When dealing with media content, such as images, videos, or audio, ensure that the material is converted into a text format. You can achieve this through manual transcription or by using transcription software. For instance, in YouTube, you can easily access and copy video transcriptions, or use transcription tools for any other media. Additionally, be sure to convert screenshots containing text or code into raw text formats to maintain it's readability and accessibility.
5. Data integration:
When uploading Excel files or Google Sheets, we recommend ensuring that all relevant information related to a specific topic is located within the same row.
Please note that IngestAI cannot navigate through different tabs or sheets in Excel files or Google Sheet documents. To resolve this, you should either consolidate all tabs or sheets into a single sheet or separate them into different files and upload them to the same Library.
In complex scenarios, such as integrating tabular structured data (Excel, Google Sheets, or relational databases like SQL) with text content (.docx, .txt, etc.) in the same Library, manual configuration by IngestAI may be required to achieve the best results. This customization service is currently available only in Business or Enterprise tariff subscription plans.

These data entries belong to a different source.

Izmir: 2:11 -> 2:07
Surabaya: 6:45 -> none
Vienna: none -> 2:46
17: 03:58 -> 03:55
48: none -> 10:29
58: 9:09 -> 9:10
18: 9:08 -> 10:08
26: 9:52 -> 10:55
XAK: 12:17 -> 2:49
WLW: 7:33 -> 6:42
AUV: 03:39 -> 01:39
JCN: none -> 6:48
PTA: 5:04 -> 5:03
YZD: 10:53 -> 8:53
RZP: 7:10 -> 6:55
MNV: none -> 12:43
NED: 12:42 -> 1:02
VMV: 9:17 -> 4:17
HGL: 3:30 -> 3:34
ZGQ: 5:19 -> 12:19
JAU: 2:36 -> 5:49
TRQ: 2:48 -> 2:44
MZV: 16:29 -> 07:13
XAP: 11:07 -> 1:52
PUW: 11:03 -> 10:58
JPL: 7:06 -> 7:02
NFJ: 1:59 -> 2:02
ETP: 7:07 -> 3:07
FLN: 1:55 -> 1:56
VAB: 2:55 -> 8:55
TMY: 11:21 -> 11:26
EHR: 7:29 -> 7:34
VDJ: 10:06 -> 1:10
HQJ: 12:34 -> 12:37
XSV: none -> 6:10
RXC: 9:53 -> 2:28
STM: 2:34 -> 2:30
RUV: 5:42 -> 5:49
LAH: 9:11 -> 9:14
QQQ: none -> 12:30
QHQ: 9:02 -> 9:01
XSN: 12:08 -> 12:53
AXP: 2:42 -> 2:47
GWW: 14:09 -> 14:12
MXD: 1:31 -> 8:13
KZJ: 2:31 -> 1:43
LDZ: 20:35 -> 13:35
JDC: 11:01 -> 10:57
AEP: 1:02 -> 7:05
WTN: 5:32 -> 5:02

For data or content closely related to the same topic, avoid separating it by paragraphs. Instead, if it is divided across multiple lines or paragraphs, try to merge it into one paragraph.
As a reminder, we strongly advise against creating paragraphs with more than 2000 characters, as this can lead to unpredictable and less accurate AI-generated responses.
6. Data reduction:
If you have paragraphs or rows in Excel or Google Sheets exceeding 2000 characters, we recommend using summarization or other prompt methods (available in IngestAI Prompt Engineering functionality) to reduce the maximum paragraph size to no more than 2000 characters. Always test first before making any changes, and only do so if the answer accuracy isn't satisfactory after adjusting the model's creativity, detail, and optimal prompt.
It is also crucial to condense the dataset to include only relevant content that will prove beneficial for your AI application.
In general, we advise making multiple iterations and refining your dataset step by step. Iterate as many times as needed to observe how your AI app's answer accuracy changes with each enhancement to your dataset. The time required for this process can range from a few hours to several weeks, depending on the dataset's size, complexity, and preparation time. Ideally, you should aim for an accuracy level of 95% or higher in data preparation in AI.